Container shipping giant Cosco Shipping Holdings has flagged a 74% drop in profits in the first quarter of the year.

The Hong Kong and Shanghai-listed company expect net profit to drop to CNY 8.4bn ($1.2bn) for the first three months of the year.

That is nearly three-quarters down from CNY 32.5bn ($4.7bn) in the same period last year, the company said in a statement today.

The company blamed changes in demand and supply that had led to a 68.4% year-on-year decline in average freight rates as measured by the China Containerized Freight Index.

The profit expectation marks a turning point for Cosco Shipping Holdings, which has reaped billions of dollars from its dual container brands.

These are its wholly-owned Cosco Shipping Lines and Orient Overseas Container Line (OOCL), which the company controls through 71% stake in holding Orient Overseas International (OOIL).

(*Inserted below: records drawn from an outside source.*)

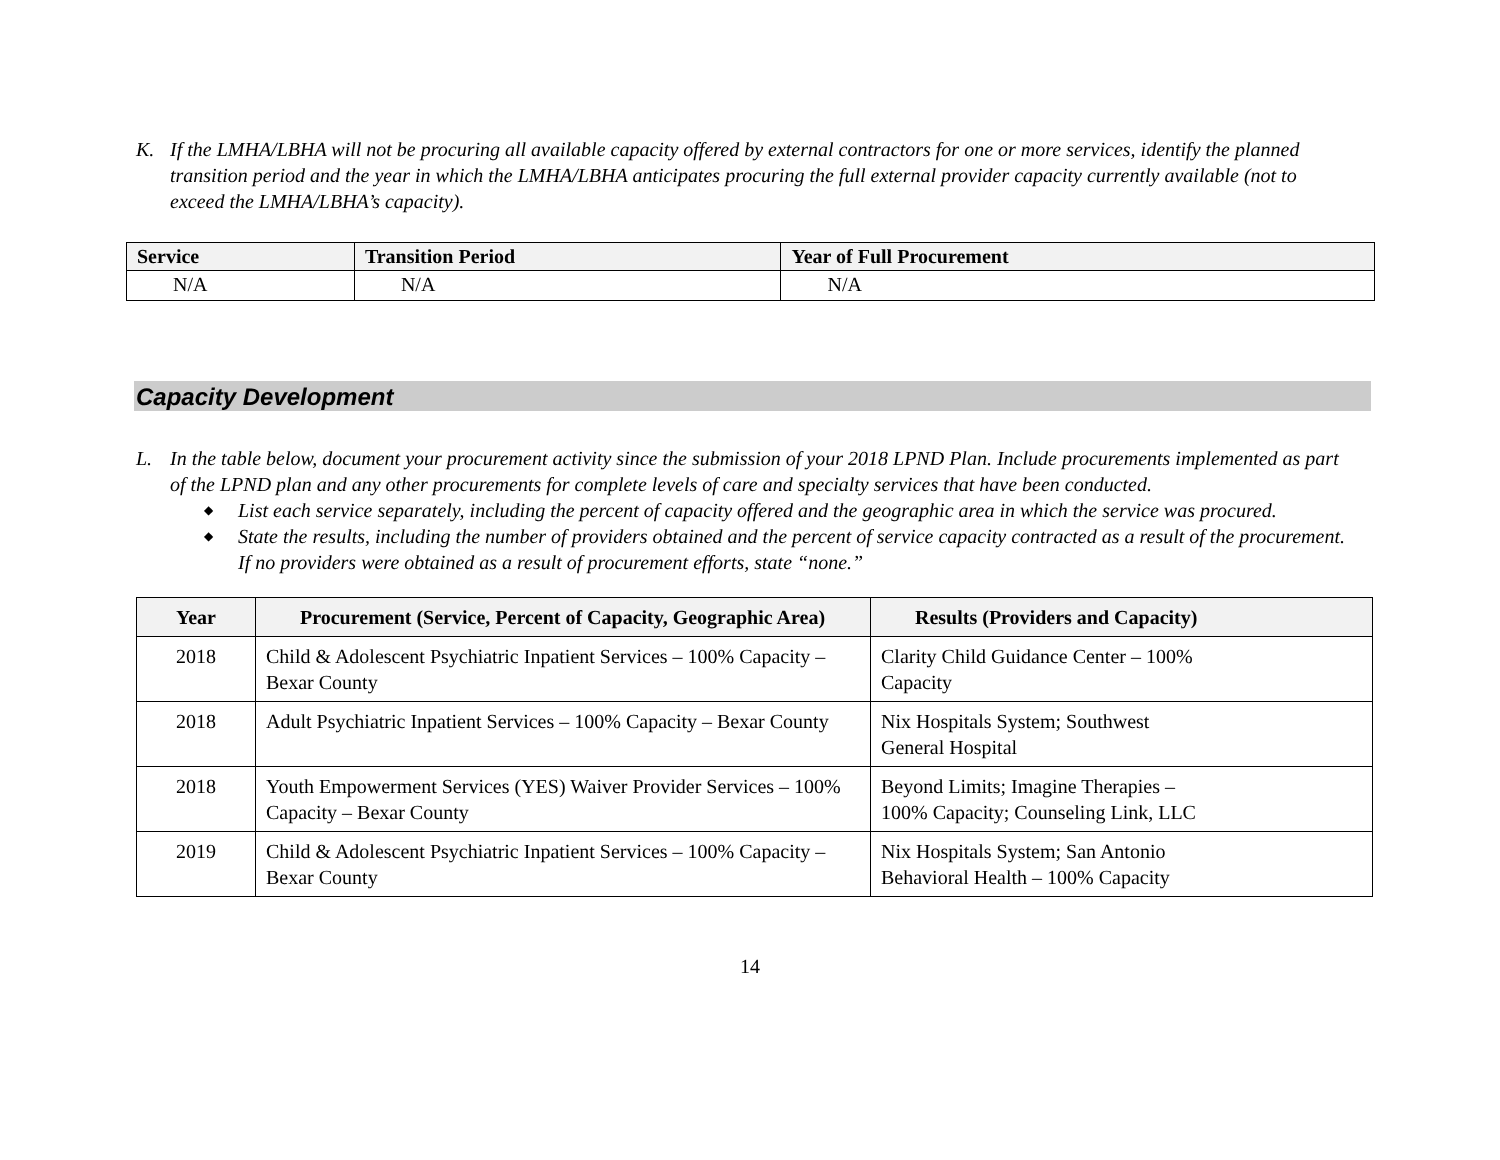K. If the LMHA/LBHA will not be procuring all available capacity offered by external contractors for one or more services, identify the planned transition period and the year in which the LMHA/LBHA anticipates procuring the full external provider capacity currently available (not to exceed the LMHA/LBHA’s capacity).
| Service | Transition Period | Year of Full Procurement |
| --- | --- | --- |
| N/A | N/A | N/A |
Capacity Development
L. In the table below, document your procurement activity since the submission of your 2018 LPND Plan. Include procurements implemented as part of the LPND plan and any other procurements for complete levels of care and specialty services that have been conducted.
◆ List each service separately, including the percent of capacity offered and the geographic area in which the service was procured.
◆ State the results, including the number of providers obtained and the percent of service capacity contracted as a result of the procurement. If no providers were obtained as a result of procurement efforts, state “none.”
| Year | Procurement (Service, Percent of Capacity, Geographic Area) | Results (Providers and Capacity) |
| --- | --- | --- |
| 2018 | Child & Adolescent Psychiatric Inpatient Services – 100% Capacity – Bexar County | Clarity Child Guidance Center – 100% Capacity |
| 2018 | Adult Psychiatric Inpatient Services – 100% Capacity – Bexar County | Nix Hospitals System; Southwest General Hospital |
| 2018 | Youth Empowerment Services (YES) Waiver Provider Services – 100% Capacity – Bexar County | Beyond Limits; Imagine Therapies – 100% Capacity; Counseling Link, LLC |
| 2019 | Child & Adolescent Psychiatric Inpatient Services – 100% Capacity – Bexar County | Nix Hospitals System; San Antonio Behavioral Health – 100% Capacity |
14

Profits for the Chinese company, which is 41.94% owned by state-owned Cosco Shipping Group, rose 26% to CNY 131.4bn ($19.2bn) in 2022.

Group revenues last year rose 17% to CNY 391bn compared with the previous year.

The container operation of the listed Cosco divisions comprises a fleet of around 489 ships with a capacity of 2.89m teu.

Ebit down

However, in the first quarter of this year, the company expects earnings before interest and tax (ebit) of CNY10.5bn.

That is down from CNY 40.5bn in the same period last year.

Net profit attributable to shareholders in the reporting period is expected to be CNY 6.9bn, down from CNY 27.6bn.

In its results at the end of March, the company warned that “the external environment will become more complex and challenging”.

The company also highlighted long-term issues including the slowing down in demand growth.

Those issues have impacted on Cosco-subsidiary OOCL, which yesterday posted a set of first-quarter figures showing a clear decline in revenue and volumes.

The latest update by OOCL, which is listed in Hong Kong through parent OOIL, shows total revenue decreased 57.8% to $2.18bn year-on-year.

The biggest drop in revenue terms came on trades between Asia and Europe, which brought in $489m, down from $1.5bn in the first three months of 2022.

Transpacific revenue for OOCL was 65.6% lower at $650m, but transatlantic trade actually grew 4.7% to reach $312m, as liftings jumped 25.5% to 128,000 teu.